* _EXERCISE INSTRUCTIONS_:
Where the string "down" appears in a line of the material below, copy that line.

* _ENTRIES PROVIDED_:
**********
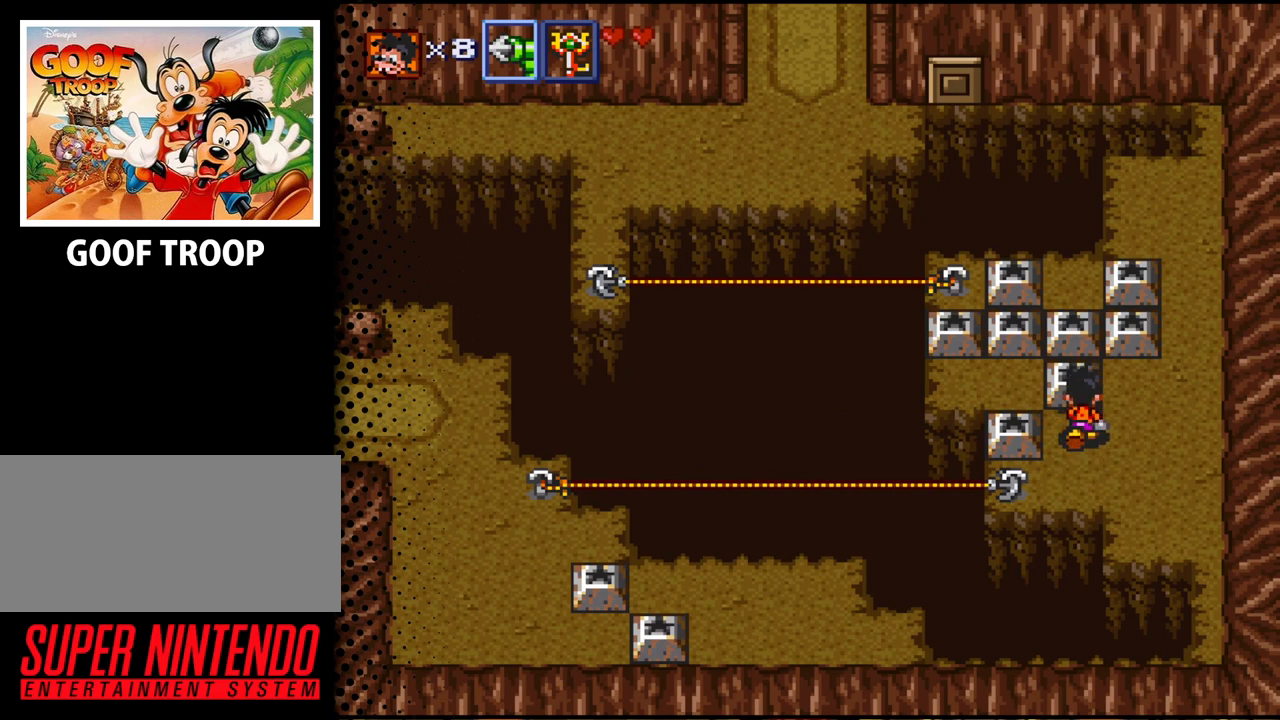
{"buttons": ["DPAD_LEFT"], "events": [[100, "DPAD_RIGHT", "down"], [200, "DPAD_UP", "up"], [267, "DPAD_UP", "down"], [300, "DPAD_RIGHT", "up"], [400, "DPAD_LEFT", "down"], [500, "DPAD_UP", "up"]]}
**********
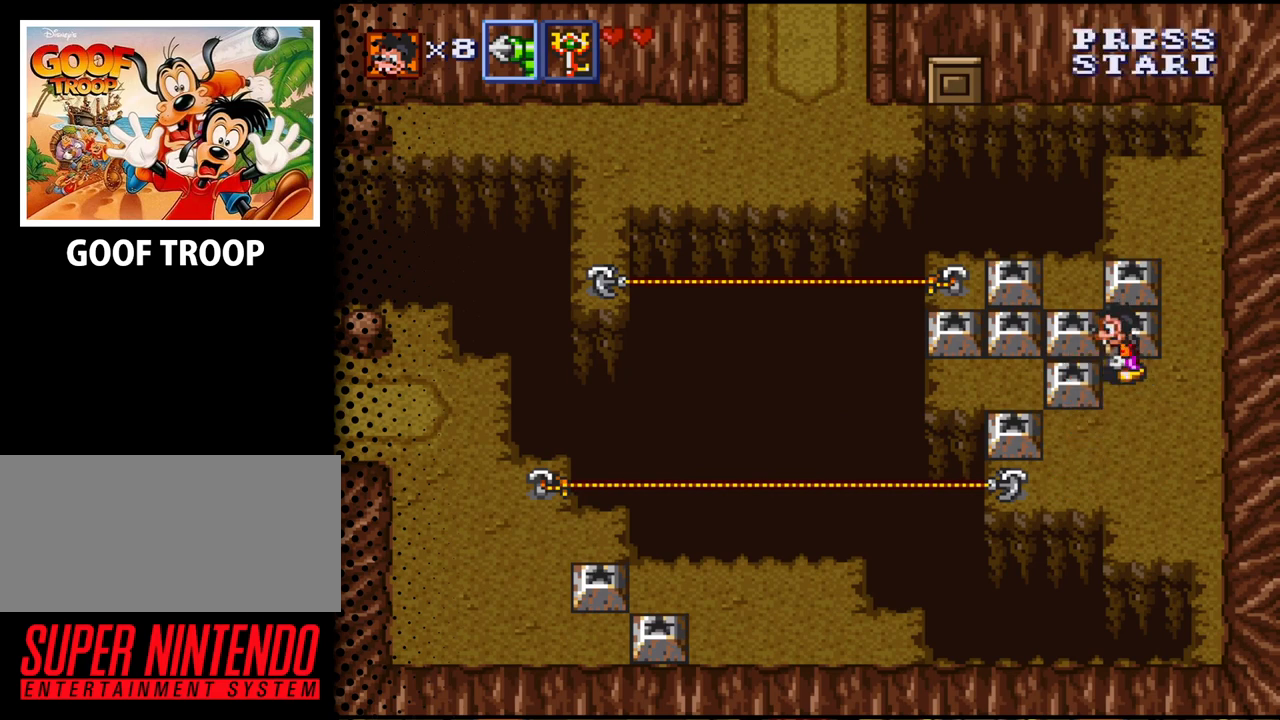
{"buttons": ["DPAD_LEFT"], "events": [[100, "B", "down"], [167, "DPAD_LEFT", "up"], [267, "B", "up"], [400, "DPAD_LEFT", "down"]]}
**********
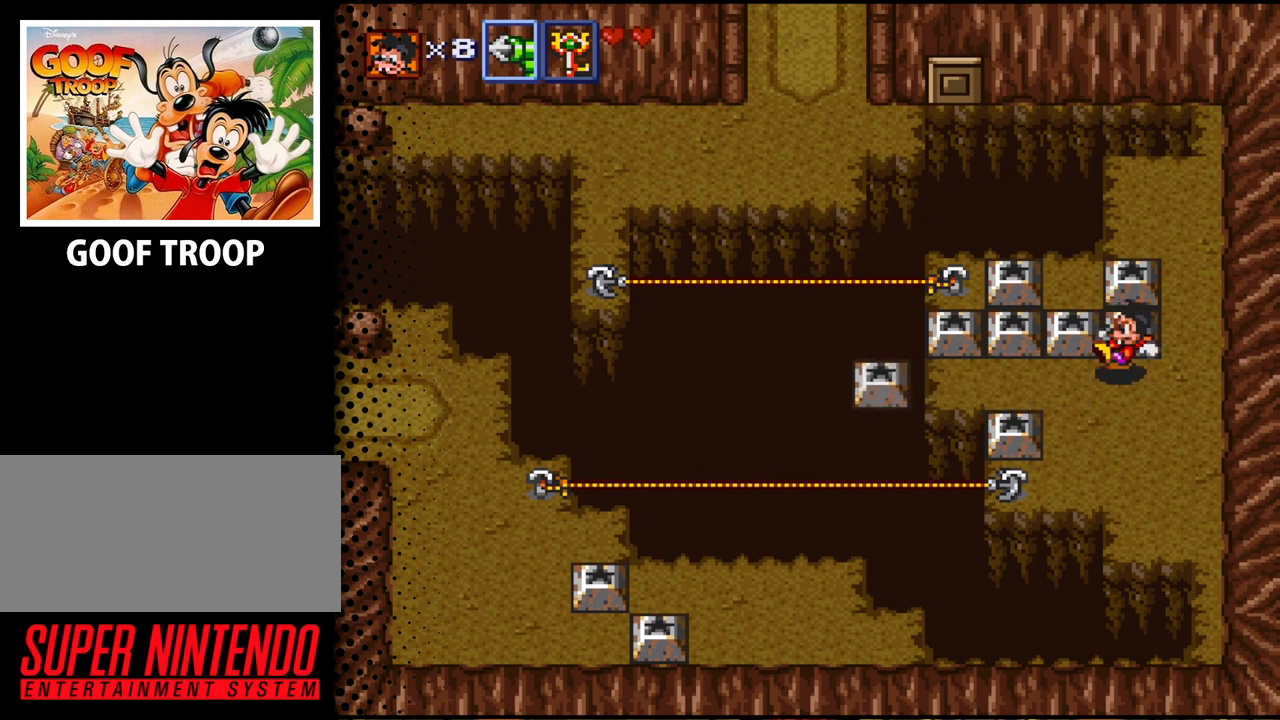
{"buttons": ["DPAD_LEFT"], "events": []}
**********
* _REPLY TO THE TASK_:
{"buttons": ["DPAD_LEFT"], "events": [[100, "DPAD_RIGHT", "down"], [200, "DPAD_UP", "up"], [267, "DPAD_UP", "down"], [300, "DPAD_RIGHT", "up"], [400, "DPAD_LEFT", "down"], [500, "DPAD_UP", "up"]]}
{"buttons": ["DPAD_LEFT"], "events": [[100, "B", "down"], [167, "DPAD_LEFT", "up"], [267, "B", "up"], [400, "DPAD_LEFT", "down"]]}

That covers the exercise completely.